[Rendered images with source text]
○ ○ ○

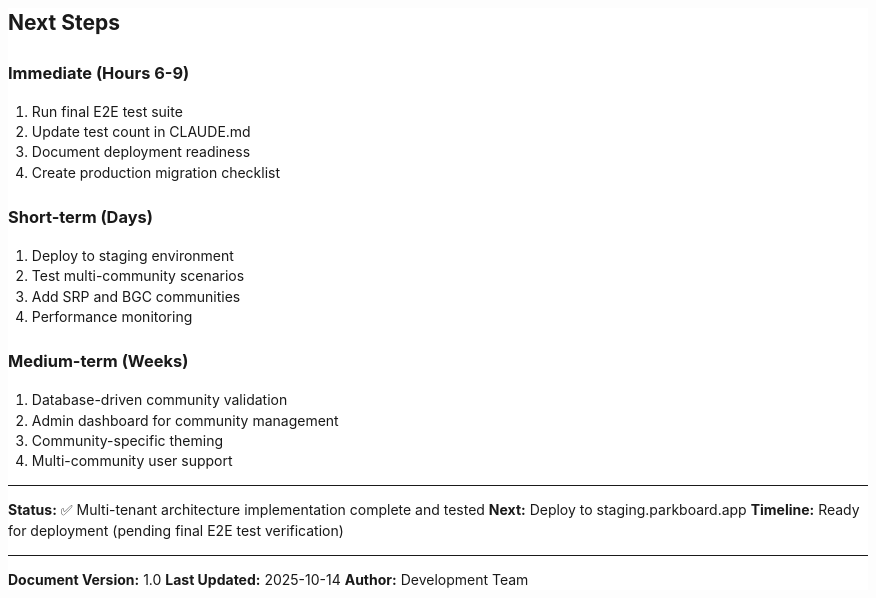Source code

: 
## Next Steps

### Immediate (Hours 6-9)
1. Run final E2E test suite
2. Update test count in CLAUDE.md
3. Document deployment readiness
4. Create production migration checklist

### Short-term (Days)
1. Deploy to staging environment
2. Test multi-community scenarios
3. Add SRP and BGC communities
4. Performance monitoring

### Medium-term (Weeks)
1. Database-driven community validation
2. Admin dashboard for community management
3. Community-specific theming
4. Multi-community user support

---

**Status:** ✅ Multi-tenant architecture implementation complete and tested
**Next:** Deploy to staging.parkboard.app
**Timeline:** Ready for deployment (pending final E2E test verification)

---

**Document Version:** 1.0
**Last Updated:** 2025-10-14
**Author:** Development Team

○ ○ ○

### [What is expected]
Every line of the data that includes the word "final" should be copied.

### [Output of the exercise]
1. Run final E2E test suite
**Timeline:** Ready for deployment (pending final E2E test verification)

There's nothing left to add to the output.